Boris Fedorovich Porshnev's research touched on almost all areas of the social sciences, as well as some related areas of the natural sciences. Research in all these areas was considered by Porshnev as closely related aspects of the formation of a single synthetic science - "about a social person or human society." Porshnev's universalism is completely unprecedented for the science of the 20th century. in its scope and at the same time it assumes reliance on the most accurate empirical facts in accordance with the most stringent scientific criteria formed in this century.

However, the quote is quite applicable to the fate of the scientist - the statement of one biographer about the fate of the famous economist J. Schumpeter: "He had many students, but there were no followers." Vite O. T. Decree. op. Porshnev had and has many students and even supporters of his views in certain areas of knowledge. But there are no followers in the specialty “the science of a social person or human society”, because such a specialty did not work out with the Porshnev paradigm.

“Something needs to be done with all this gigantic heritage,” says O. T. Vite. - True, until the daredevil was found. There.

Appendix

List of sources and literature

Sources

Porshnev B.F. Fight for troglodytes // Prostor. 1968. Nos. 4-7. No. 7. P. 125

Porshnev B. F. History of the Middle Ages and Comrade Stalin's indication of the main feature of feudalism // Izvestia of the Academy of Sciences of the USSR. Series of History and Philosophy. M., 1949. T. VI. No. 6. S. 535 - 536.

Porshnev BF To the question of the basic economic law of feudalism // Questions of history. M., 1953. No. 6.

Porshnev B.F. A book about morality and religion of the oppressed classes of the Roman Empire // Bulletin of ancient history. M., 1963. No. 1 (63).

Porshnev B. F. Battle on the Ice and World History // History Faculty of Moscow State University.
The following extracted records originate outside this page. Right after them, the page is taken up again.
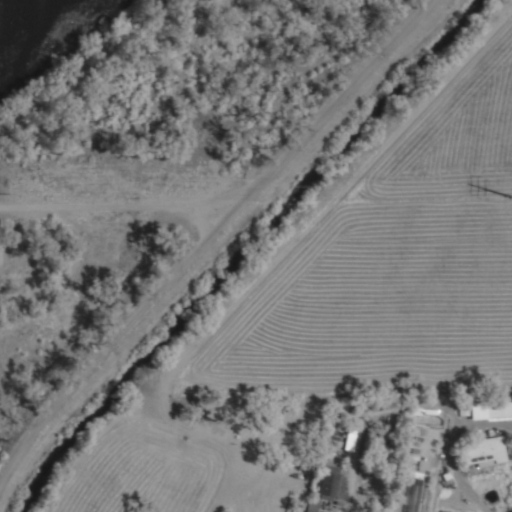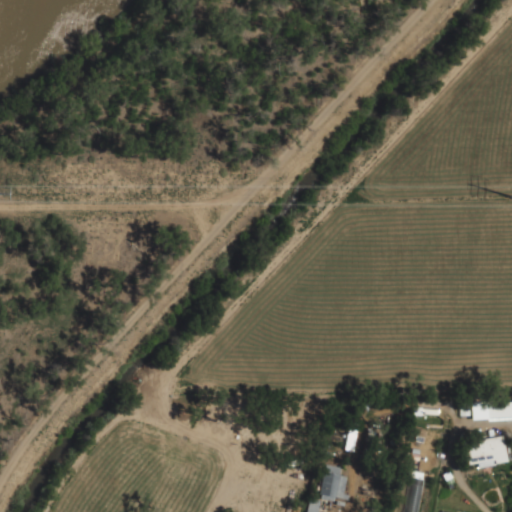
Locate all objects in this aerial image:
power tower: (512, 197)
road: (209, 236)
building: (486, 409)
building: (499, 410)
building: (350, 438)
building: (368, 441)
road: (453, 449)
building: (483, 450)
building: (483, 451)
building: (331, 483)
building: (333, 483)
building: (313, 505)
Reports and messages. M., 1947. Issue. 5.

Porshnev BF Is the history of one country conceivable? // Historical science and some problems of the present. Articles and discussions. M., 1969.

Porshnev B. F. Popular uprisings in France before the Fronde (1623-1648). M., 1948.

Porshnev BF Essay on the political economy of feudalism. M., 1956.

Porshnev BF The search for generalizations in the field of the history of religion // Questions of history. M., 1965. No. 7.

Porshnev B. F. Problems of the emergence of human society and human culture // Bulletin of the history of world culture. 1958. No. 2. S. 40.

Porshnev BF Social psychology and history. M., 1966.

Porshnev B. F. The Thirty Years' War and the Entry of Sweden and the Muscovite State into It. M., 1976.

Porshnev B.F. Feudalism and the masses. M., 1964.

Porshnev B. F. France, the English Revolution and European Politics in the Middle of the 17th Century. M., 1970.

Literature

Vite O. T. B. F. Porshnev: the experience of creating a synthetic science of social man and human society // Politiya. 1998. No. 3.

Momdzhyan N. and Tokarev S. A. Preface // Porshneva B. F. About the beginning of human history. Problems of paleopsychology. M., 1974. S. 2 - 11.